The University of North Carolina at Chapel Hill has a long history of working to create an inclusive environment for all students, staff and faculty. Lesbian, gay, bisexual, transgender and queer-identified (LGBTQ) individuals deserve equal respect and treatment within the UNC community, and they contribute an essential element to the diversity of the campus, enriching the intellectual and social life of the entire University.
2000 - 2006
The office’s creation is a result of many years of active work on the part of students, staff, and faculty who saw the need for a more centralized and visible space to serve the needs of LGBTQ students and issues related to sexual orientation and gender identity. In the fall of 2000, Provost Shelton appointed a committee to review the UNC-Chapel Hill climate in relation to sexual orientation and gender identity. The Report identified several recommendations based on the findings, one of which was the creation of an LGBTQ Center.The UNC LGBTQ Center began in the spring of 2003 as a part of the Office of the Dean of Students called the LGBTQ Office.
In July 2006, Provost Shelton and Vice Chancellor of Student Affairs, Peggy Jablonski, created two full-time positions (Director and Assistant Director) to lead a newly, established and administratively separate LGBTQ Center. The Center was tasked with providing programs, services, and resources to create a welcoming environment for all members of the UNC-Chapel Hill community.
2007 - 2013
In summer 2007, the LGBTQ Center was moved from Steele Building to Student Academic Services Building (SASB) South due to renovations to Steele Building.
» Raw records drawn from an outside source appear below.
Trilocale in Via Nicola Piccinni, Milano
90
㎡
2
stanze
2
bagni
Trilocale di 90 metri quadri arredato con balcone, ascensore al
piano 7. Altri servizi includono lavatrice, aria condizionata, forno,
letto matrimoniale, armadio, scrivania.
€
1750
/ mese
During the Spring of 2009, a group of students and volunteers conducted a research project to create a timeline of LGBTQA advocacy and activism at UNC-Chapel Hill. The group's PowerPoint presentation is posted as a related link on this page.
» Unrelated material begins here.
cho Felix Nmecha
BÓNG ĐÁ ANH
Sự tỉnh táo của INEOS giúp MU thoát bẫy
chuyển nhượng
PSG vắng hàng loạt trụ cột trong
During the 2012-2013 academic year, the LGBTQ Center had its 5-year administrative review. The report applauded the value and quality of programs and services offered by the Center. It also identified existing areas about which the review committee was concerned (e.g., reduced access to the LGBTQ Center, funding concerns, and capacity concerns). This was also the year that the Center was granted its third full-time position: an Administrative Support Specialist.
2014 - 2019
In 2018, the LGBTQ Center and The Graduate School began partnering to support the work of the Queer Grads program (now called Queer Graduate and Professional Students or QGAPS). This brought a joint graduate assistant position which is co-supervised by Directors of the Graduate Student Center and the LGBTQ Center.
2019 - Present
In 2019, the LGBTQ Center began operating entirely from donor contributions and partner support. Between fall of 2019 and spring of 2021, we had 4,407 people participate in Safe Zone, LGBTQ 101, and other educational programs. We also provided community connections for 2,416 social program attendees.